= Dauphin Hotel =

Demolished hotel in Manhattan, New York

The Dauphin Hotel was an establishment located on the west block front of Broadway between 66th Street and 67th Street on the Upper West Side of Manhattan in New York City. In 1958, the ballroom of the hotel was behind Julia Murphy's Bar. The Dauphin Hotel was demolished as part of the excavation for the Lincoln Center for the Performing Arts. By 1964, the site was taken by the Empire Mutual Insurance Group building. This edifice also occupied the space where the Marie Antoinette Hotel previously stood. The area is currently occupied by a variety of retail stores including Raymour & Flanigan, Zara, and Pottery Barn, as well as a residential building.

==Hotel chronology==

1894: William Flanagan opens a new hotel on the corner of Broadway and West 66th Street, named the Hotel Marie Antoinette. He also owns the adjacent empty lot on the corner of Broadway and West 67th Street.

1901: Flanagan sells the empty lot to a syndicate that includes the Antoinette's manager, Albert Keen.

1902-1903: Syndicate constructs and then opens a hotel on the lot. Although unaffiliated with the older hotel, Keen markets itself as an expansion of Marie Antoinette.

1926: Hotelier Joseph Goulet takes over the lease on the older hotel. A lawsuit eventually establishes that the newer hotel cannot use the name, and it is renamed Hotel Dauphin.

C.D. Halsey & Company moved its offices from the Hotel Dauphin to the Sherman Square Hotel, Broadway and 70th Street, in November 1929. In 1942, it was purchased by investor Benjamin Winter, Sr.

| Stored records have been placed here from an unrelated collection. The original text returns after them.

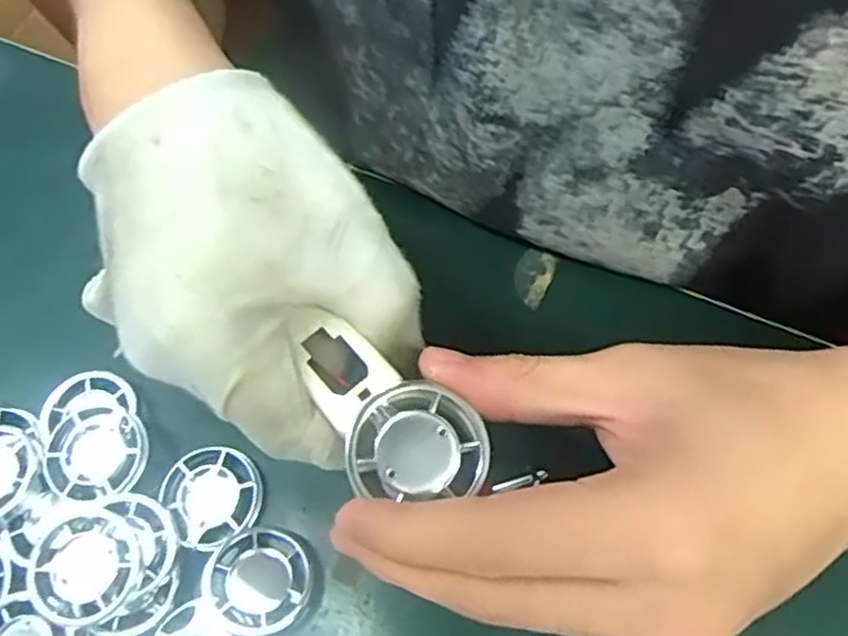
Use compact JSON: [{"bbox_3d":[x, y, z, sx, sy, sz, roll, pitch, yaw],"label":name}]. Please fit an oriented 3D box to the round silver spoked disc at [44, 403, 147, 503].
[{"bbox_3d":[-0.127,0.051,0.283,0.040,0.004,0.036,21,71,12],"label":"round silver spoked disc"}]

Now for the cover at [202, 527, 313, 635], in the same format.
[{"bbox_3d":[-0.060,0.096,0.270,0.038,0.005,0.036,-1,68,4],"label":"cover"}]

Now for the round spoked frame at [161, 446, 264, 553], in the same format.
[{"bbox_3d":[-0.083,0.068,0.283,0.039,0.011,0.038,-1,68,4],"label":"round spoked frame"}]

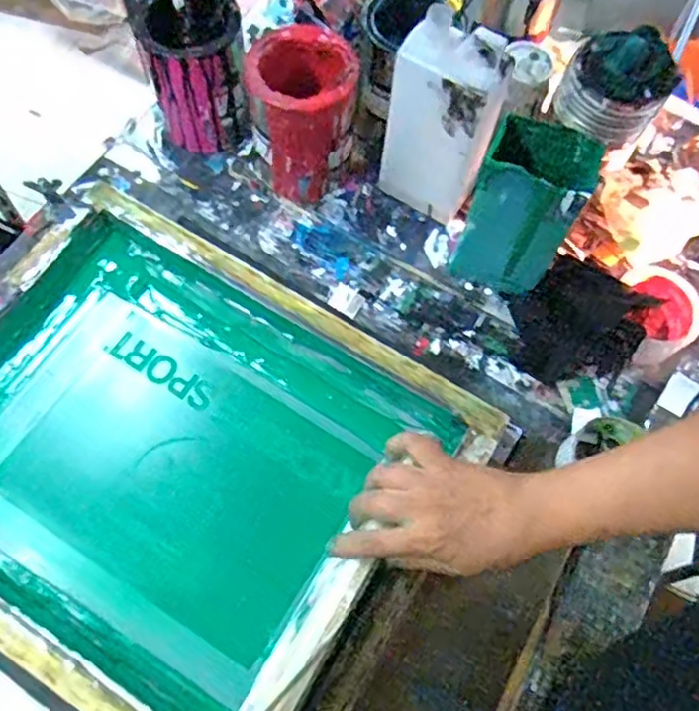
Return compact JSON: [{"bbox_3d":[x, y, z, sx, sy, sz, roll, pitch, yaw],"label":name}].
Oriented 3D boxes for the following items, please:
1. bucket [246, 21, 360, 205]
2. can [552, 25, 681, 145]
[{"bbox_3d":[-0.050,-0.247,0.693,0.109,0.161,0.110,-7,67,-5],"label":"bucket"},{"bbox_3d":[0.274,-0.277,0.671,0.102,0.077,0.089,30,68,10],"label":"can"}]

In May 1946 the Dauphin Hotel was designated as a depot in an Emergency Food Collection Drive coordinated by the American Women's Voluntary Services. It was one of five collection repositories in Manhattan. Mayor of New York City William O'Dwyer requested residents of the city to not eat bread, pies, cakes, and pastries at evening meals on Tuesday, Wednesday, and Thursday. On these three nights meals would be dedicated to "Freedom From Famine", to end hunger abroad.

New York Supreme Court Justice Kenneth O'Brien voided a 15% increase given the hotel in a case involving forty tenants, in May 1948.

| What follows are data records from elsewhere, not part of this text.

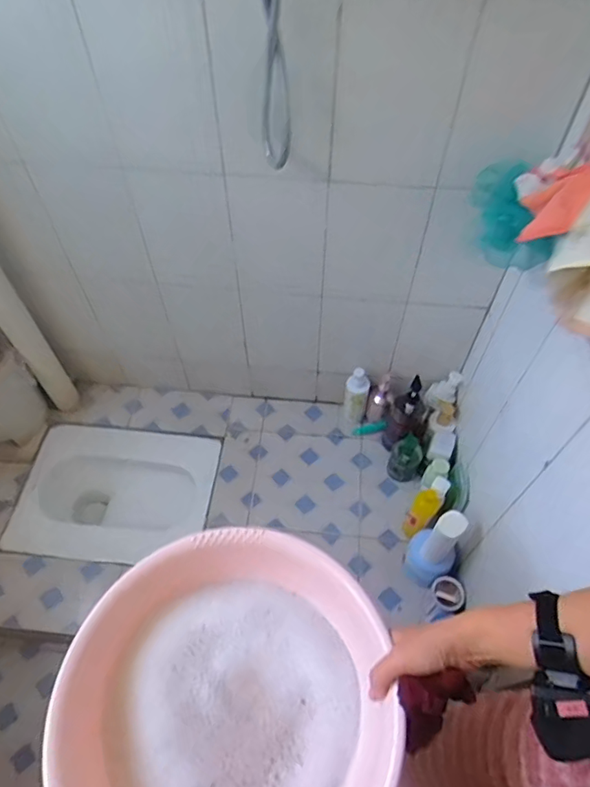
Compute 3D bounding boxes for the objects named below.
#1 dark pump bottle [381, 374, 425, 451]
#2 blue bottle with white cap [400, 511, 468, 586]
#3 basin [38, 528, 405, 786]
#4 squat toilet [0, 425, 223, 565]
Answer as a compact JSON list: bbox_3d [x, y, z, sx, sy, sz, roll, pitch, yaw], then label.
[{"bbox_3d":[0.297,0.065,1.333,0.102,0.266,0.083,-17,57,-12],"label":"dark pump bottle"},{"bbox_3d":[0.309,0.349,1.129,0.112,0.271,0.083,37,62,23],"label":"blue bottle with white cap"},{"bbox_3d":[-0.061,0.333,0.545,0.323,0.100,0.338,0,55,0],"label":"basin"},{"bbox_3d":[-0.484,0.271,1.400,0.488,0.123,0.372,2,55,1],"label":"squat toilet"}]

Donald Davis, son of playwright Owen Davis, resided at the Dauphin Hotel in May 1949. He worked for the American Broadcasting Company.

The American Irish Minutemen of 1949 maintained their headquarters at the hotel. Numbering 1,000 members, the group organized pickets outside the Empire State Building on May 31, 1949. They protested a recent vote of the British House of Commons to permit the parliament of Northern Ireland to vote on the status of the six counties in the country. They encouraged a plebiscite conducted by the United Nations instead.

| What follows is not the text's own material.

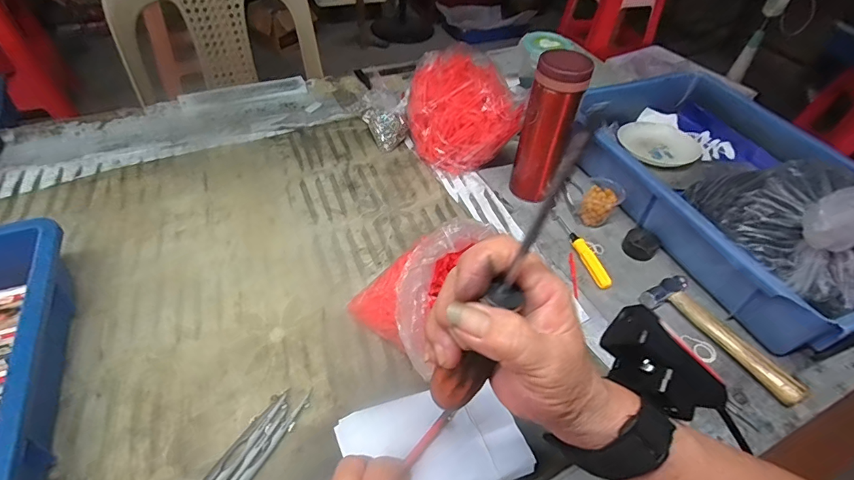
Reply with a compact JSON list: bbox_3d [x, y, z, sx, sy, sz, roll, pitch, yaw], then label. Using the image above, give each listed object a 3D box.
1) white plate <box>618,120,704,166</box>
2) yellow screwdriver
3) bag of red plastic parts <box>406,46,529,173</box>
[{"bbox_3d":[0.359,-0.149,0.678,0.116,0.019,0.112,3,47,-3],"label":"white plate"},{"bbox_3d":[0.187,0.008,0.528,0.016,0.014,0.123,-11,49,-16],"label":"yellow screwdriver"},{"bbox_3d":[0.052,-0.192,0.634,0.168,0.119,0.161,12,47,5],"label":"bag of red plastic parts"}]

Gilbert Gabriel, drama critic for Cue magazine and president of the New York Drama Critics Circle, resided at the hotel until his death in September 1952. While away from New York City he had lived with his wife, painter and lithographer Ada Vorhaus Gabriel, since 1931.

Mrs. Henry B. Harris, a survivor of the RMS Titanic disaster, resided at the Dauphin Hotel in 1958. Her husband was lost with the ship. She was one of eight survivors of the ship's sinking who lived in New York at the time. A Night To Remember was shown especially for Harris and twenty others in a lounge off the main lobby of the hotel in October 1958. The English made motion picture was not released in theaters until December.

A showing of paintings by Elsig Springer was held at the Dauphin Hotel in June 1960.

==Deaths==

Louis De Franklin Munger, inventor of the demountable automobile rim and manufacturer of bicycles, died of heart disease at the hotel, in July 1929. Morris Robinson, 75, a retired lawyer and former executive of I. Rokeach, Inc., makers of grocery products, died at the hotel in October 1952. He was a resident there for many years. Carlton Miles, playwright and theatrical agent, died of a heart attack at his Dauphin Hotel apartment in September 1954. He was the press agent for Alfred Lunt and Lynn Fontanne for fifteen years.

Corrado Muccini, of the Metropolitan Opera musical staff, died in his Dauphin Hotel apartment in March 1959. He was sixty years of age. Muccini was previously a conductor in his native Italy and South America before coming to the United States in 1953. Dr. George Louis Meylan, medical director of Columbia University died in his apartment at the hotel in
February 1960. He was 86. A native of Le Brassus, Sweden, Meylan was Columbia's medical director from 1903 - 1929.

==Last days==

Stanley J. Harte, owner of the Empire Mutual building, purchased the Dauphin Hotel and the Marie Antoinette Hotel for $3 million when his structure needed extra space. He resold the land to another insurance company and leased it back for forty years, with options of thirty and twenty-nine additional years. Concurrently Sonnenblick-Goldman obtained a $3.3 million leasehold mortgage from Harte for twenty-five years with a thirty-year option. There was an additional option to add five stories when necessary. The expansion was ongoing in December 1964.